Dondurucu soğukta bir an önce evime varabilmek için
hızla yürürken, ayağımın ucunda bir cüzdan gördüm..
Hemen aldım. Sahibini gösteren bir kimlik vardır diye
acele acele açtım.. İçinde üç dolar ve sararıp kat yerleri
yıpranmış eski bir zarftan başka birşey yoktu...
Sol üst köşede yalnızca gönderenin adresi, alıcı adresi
yerinde bir posta kutusu numarası vardı. Bir ipucu
bulabilmek belki biraz da merakımı giderebilmek için
zarfı açtım ve içindeki mektubu okumaya başladım.
Mektup, sol yanı çiçek resmiyle süslenmiş bir kağıda,
özenli bir el yazısıyla yazılmıştı ve "Sevgili Michael"
diye başlıyordu.. Ve "Annesi yasakladığı için
onu bir daha göremeyeceğini" anlatarak
devam ediyor.. "Ama sakın unutma, seni daima
seveceğim" diye bitiyor.. İmza.. Hannah!..
Elimde yalnızca, mektubu yazan kişiyle, mektubun
yazıldığı kişinin birinci adları vardı. Eve gider gitmez
hemen telefon idaresini aradım.Görevli kisi, kendisine
bildirdiğim adreste yaşayanların telefon numarasını
vermesinin yasalara aykırı olduğunu söyledi. Fakat
ısrarım karşısında: "Belki, size yardımcı olabilirim" dedi.
"Bu adreste bulunan numaraya telefon ederim ve onlar
Kabul ederlerse, sizi görüştürebilirim lütfen bekleyin.."
dedi. İki üç dakika sonra görevlinin sesi geldi..
"Bağlıyorum efendim." Telefonda, karşıdaki hanıma
"Hannah diye birini tanıyıp, tanımadığını" sordum.

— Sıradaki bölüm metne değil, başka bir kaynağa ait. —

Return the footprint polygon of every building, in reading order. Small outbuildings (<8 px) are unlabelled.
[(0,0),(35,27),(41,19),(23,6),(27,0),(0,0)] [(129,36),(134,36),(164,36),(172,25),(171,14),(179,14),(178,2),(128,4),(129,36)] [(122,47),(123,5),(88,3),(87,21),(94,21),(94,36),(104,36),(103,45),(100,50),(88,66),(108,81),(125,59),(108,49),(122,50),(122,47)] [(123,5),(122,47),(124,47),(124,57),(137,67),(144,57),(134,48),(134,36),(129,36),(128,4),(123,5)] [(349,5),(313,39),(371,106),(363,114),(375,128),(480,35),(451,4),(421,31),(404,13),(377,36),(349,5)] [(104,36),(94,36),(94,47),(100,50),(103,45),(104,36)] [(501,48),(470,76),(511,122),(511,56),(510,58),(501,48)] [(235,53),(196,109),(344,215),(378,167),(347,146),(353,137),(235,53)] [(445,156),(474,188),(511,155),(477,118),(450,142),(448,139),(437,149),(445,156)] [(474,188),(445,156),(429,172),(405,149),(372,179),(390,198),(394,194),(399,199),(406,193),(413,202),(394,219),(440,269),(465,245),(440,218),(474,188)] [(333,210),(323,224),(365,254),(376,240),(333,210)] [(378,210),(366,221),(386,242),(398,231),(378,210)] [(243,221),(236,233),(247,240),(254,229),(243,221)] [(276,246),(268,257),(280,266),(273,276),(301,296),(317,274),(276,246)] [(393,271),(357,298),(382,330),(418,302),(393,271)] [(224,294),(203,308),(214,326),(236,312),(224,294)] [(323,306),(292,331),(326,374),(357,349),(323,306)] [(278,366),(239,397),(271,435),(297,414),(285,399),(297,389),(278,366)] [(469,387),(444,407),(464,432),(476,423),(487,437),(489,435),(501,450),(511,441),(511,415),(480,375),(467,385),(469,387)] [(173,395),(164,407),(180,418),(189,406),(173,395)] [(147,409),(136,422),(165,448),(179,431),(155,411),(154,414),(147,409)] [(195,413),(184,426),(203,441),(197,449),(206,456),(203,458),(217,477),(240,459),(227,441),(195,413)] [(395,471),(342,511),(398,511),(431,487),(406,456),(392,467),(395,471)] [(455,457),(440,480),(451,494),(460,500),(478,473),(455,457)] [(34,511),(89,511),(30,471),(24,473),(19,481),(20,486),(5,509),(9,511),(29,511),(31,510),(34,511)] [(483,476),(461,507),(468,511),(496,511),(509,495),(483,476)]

"Bu evi, 30 yıl evvel, Hannah diye kızları olan bir aileden
aldık" dedi. "Peki yeni adreslerini biliyor musunuz?.."
"Hannah annesini bir huzurevine yatıracaktı. Oradan takip
ederseniz, belki adres bulursunuz.." deyip bana huzurevinin
adını verdi.. Hemen aradım.. Yaşlı anne yıllar önce ölmüş..
Ama kızına ait eski bir telefon numarası var. Belki ordan
bilirlermiş.. "Bunların hepsi aptalca aslında" dedim
kendi kendime.. İçinde sadece 3 dolar ve 60 yıl önce
yazılmış bir mektup bulunan cüzdanın sahibini aramak
için bunca zahmete ne gerek var ki.. Aradım numarayı..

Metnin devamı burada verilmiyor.